### WHAT YOU ARE ASKED TO DO
Give back the entire listing that follows, exactly.

### SOURCE MATERIAL
*-*-*

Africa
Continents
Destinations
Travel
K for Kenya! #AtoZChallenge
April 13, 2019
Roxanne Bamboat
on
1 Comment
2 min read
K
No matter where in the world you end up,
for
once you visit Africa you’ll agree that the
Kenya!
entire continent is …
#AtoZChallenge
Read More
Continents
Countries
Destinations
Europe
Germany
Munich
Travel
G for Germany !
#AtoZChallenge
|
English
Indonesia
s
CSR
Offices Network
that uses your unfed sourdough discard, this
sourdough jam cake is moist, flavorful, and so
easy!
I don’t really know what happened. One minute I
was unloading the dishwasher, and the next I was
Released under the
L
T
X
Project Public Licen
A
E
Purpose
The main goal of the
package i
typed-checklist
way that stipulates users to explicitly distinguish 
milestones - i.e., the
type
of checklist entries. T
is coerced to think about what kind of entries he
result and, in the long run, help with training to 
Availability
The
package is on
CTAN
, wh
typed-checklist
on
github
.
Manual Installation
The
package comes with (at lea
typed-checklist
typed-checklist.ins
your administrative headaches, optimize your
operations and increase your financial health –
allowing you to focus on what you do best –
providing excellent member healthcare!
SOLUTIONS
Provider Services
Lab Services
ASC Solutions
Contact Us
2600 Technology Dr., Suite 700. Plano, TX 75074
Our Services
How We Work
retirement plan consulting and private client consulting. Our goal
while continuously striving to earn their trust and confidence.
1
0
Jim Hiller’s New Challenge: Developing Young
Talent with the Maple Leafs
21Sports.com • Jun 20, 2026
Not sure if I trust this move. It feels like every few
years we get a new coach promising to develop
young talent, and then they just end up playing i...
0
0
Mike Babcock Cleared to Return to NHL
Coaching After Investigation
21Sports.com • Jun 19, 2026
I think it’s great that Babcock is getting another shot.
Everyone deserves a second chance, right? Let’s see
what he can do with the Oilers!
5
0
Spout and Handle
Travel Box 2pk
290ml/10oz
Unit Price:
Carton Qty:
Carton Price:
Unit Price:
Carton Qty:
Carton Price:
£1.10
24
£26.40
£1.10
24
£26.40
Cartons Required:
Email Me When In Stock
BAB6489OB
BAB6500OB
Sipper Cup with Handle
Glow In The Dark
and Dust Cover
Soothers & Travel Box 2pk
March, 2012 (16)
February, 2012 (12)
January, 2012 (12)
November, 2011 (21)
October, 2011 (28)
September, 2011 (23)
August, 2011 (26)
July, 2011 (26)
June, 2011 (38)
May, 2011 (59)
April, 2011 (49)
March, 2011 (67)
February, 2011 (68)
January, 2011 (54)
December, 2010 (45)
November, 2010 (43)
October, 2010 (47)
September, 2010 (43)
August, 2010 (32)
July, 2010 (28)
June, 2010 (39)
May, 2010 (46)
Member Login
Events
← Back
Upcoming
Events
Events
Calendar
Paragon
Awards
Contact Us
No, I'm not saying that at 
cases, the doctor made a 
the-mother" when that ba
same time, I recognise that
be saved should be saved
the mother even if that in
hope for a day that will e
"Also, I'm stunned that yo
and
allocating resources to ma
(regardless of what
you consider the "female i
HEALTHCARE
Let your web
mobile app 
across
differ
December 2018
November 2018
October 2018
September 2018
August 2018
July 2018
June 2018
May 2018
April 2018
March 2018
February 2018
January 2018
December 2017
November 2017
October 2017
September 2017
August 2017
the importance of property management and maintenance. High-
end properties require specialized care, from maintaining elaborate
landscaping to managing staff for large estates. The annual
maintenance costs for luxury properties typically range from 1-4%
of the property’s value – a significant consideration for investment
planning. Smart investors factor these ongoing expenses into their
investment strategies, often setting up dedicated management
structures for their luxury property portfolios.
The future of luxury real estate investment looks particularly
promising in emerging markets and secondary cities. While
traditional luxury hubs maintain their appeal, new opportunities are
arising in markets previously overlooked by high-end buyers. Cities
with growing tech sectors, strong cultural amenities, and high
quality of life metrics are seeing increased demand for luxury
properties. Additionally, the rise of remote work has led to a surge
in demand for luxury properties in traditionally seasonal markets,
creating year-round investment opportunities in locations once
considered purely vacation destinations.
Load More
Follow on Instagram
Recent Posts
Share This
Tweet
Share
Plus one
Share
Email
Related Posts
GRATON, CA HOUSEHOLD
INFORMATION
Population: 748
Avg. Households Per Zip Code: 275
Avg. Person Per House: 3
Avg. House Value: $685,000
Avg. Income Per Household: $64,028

*-*-*

### ANSWER TO THIS PROBLEM
Africa
Continents
Destinations
Travel
K for Kenya! #AtoZChallenge
April 13, 2019
Roxanne Bamboat
on
1 Comment
2 min read
K
No matter where in the world you end up,
for
once you visit Africa you’ll agree that the
Kenya!
entire continent is …
#AtoZChallenge
Read More
Continents
Countries
Destinations
Europe
Germany
Munich
Travel
G for Germany !
#AtoZChallenge
|
English
Indonesia
s
CSR
Offices Network
that uses your unfed sourdough discard, this
sourdough jam cake is moist, flavorful, and so
easy!
I don’t really know what happened. One minute I
was unloading the dishwasher, and the next I was
Released under the
L
T
X
Project Public Licen
A
E
Purpose
The main goal of the
package i
typed-checklist
way that stipulates users to explicitly distinguish 
milestones - i.e., the
type
of checklist entries. T
is coerced to think about what kind of entries he
result and, in the long run, help with training to 
Availability
The
package is on
CTAN
, wh
typed-checklist
on
github
.
Manual Installation
The
package comes with (at lea
typed-checklist
typed-checklist.ins
your administrative headaches, optimize your
operations and increase your financial health –
allowing you to focus on what you do best –
providing excellent member healthcare!
SOLUTIONS
Provider Services
Lab Services
ASC Solutions
Contact Us
2600 Technology Dr., Suite 700. Plano, TX 75074
Our Services
How We Work
retirement plan consulting and private client consulting. Our goal
while continuously striving to earn their trust and confidence.
1
0
Jim Hiller’s New Challenge: Developing Young
Talent with the Maple Leafs
21Sports.com • Jun 20, 2026
Not sure if I trust this move. It feels like every few
years we get a new coach promising to develop
young talent, and then they just end up playing i...
0
0
Mike Babcock Cleared to Return to NHL
Coaching After Investigation
21Sports.com • Jun 19, 2026
I think it’s great that Babcock is getting another shot.
Everyone deserves a second chance, right? Let’s see
what he can do with the Oilers!
5
0
Spout and Handle
Travel Box 2pk
290ml/10oz
Unit Price:
Carton Qty:
Carton Price:
Unit Price:
Carton Qty:
Carton Price:
£1.10
24
£26.40
£1.10
24
£26.40
Cartons Required:
Email Me When In Stock
BAB6489OB
BAB6500OB
Sipper Cup with Handle
Glow In The Dark
and Dust Cover
Soothers & Travel Box 2pk
March, 2012 (16)
February, 2012 (12)
January, 2012 (12)
November, 2011 (21)
October, 2011 (28)
September, 2011 (23)
August, 2011 (26)
July, 2011 (26)
June, 2011 (38)
May, 2011 (59)
April, 2011 (49)
March, 2011 (67)
February, 2011 (68)
January, 2011 (54)
December, 2010 (45)
November, 2010 (43)
October, 2010 (47)
September, 2010 (43)
August, 2010 (32)
July, 2010 (28)
June, 2010 (39)
May, 2010 (46)
Member Login
Events
← Back
Upcoming
Events
Events
Calendar
Paragon
Awards
Contact Us
No, I'm not saying that at 
cases, the doctor made a 
the-mother" when that ba
same time, I recognise that
be saved should be saved
the mother even if that in
hope for a day that will e
"Also, I'm stunned that yo
and
allocating resources to ma
(regardless of what
you consider the "female i
HEALTHCARE
Let your web
mobile app 
across
differ
December 2018
November 2018
October 2018
September 2018
August 2018
July 2018
June 2018
May 2018
April 2018
March 2018
February 2018
January 2018
December 2017
November 2017
October 2017
September 2017
August 2017
the importance of property management and maintenance. High-
end properties require specialized care, from maintaining elaborate
landscaping to managing staff for large estates. The annual
maintenance costs for luxury properties typically range from 1-4%
of the property’s value – a significant consideration for investment
planning. Smart investors factor these ongoing expenses into their
investment strategies, often setting up dedicated management
structures for their luxury property portfolios.
The future of luxury real estate investment looks particularly
promising in emerging markets and secondary cities. While
traditional luxury hubs maintain their appeal, new opportunities are
arising in markets previously overlooked by high-end buyers. Cities
with growing tech sectors, strong cultural amenities, and high
quality of life metrics are seeing increased demand for luxury
properties. Additionally, the rise of remote work has led to a surge
in demand for luxury properties in traditionally seasonal markets,
creating year-round investment opportunities in locations once
considered purely vacation destinations.
Load More
Follow on Instagram
Recent Posts
Share This
Tweet
Share
Plus one
Share
Email
Related Posts
GRATON, CA HOUSEHOLD
INFORMATION
Population: 748
Avg. Households Per Zip Code: 275
Avg. Person Per House: 3
Avg. House Value: $685,000
Avg. Income Per Household: $64,028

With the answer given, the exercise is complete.